Saved entries:
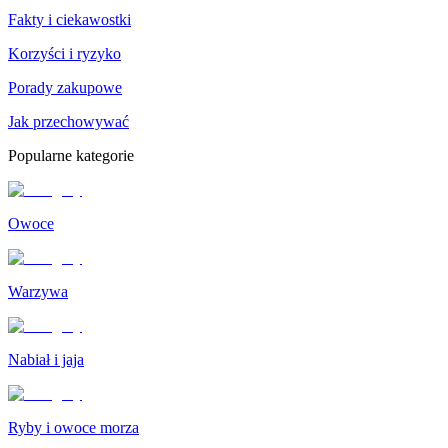
Fakty i ciekawostki
Korzyści i ryzyko
Porady zakupowe
Jak przechowywać
Popularne kategorie
Owoce
Warzywa
Nabiał i jaja
Ryby i owoce morza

** Instruction **
Copy every line of text in the data above exactly as it appears, without the picture.

** Written response **
Fakty i ciekawostki
Korzyści i ryzyko
Porady zakupowe
Jak przechowywać
Popularne kategorie
Owoce
Warzywa
Nabiał i jaja
Ryby i owoce morza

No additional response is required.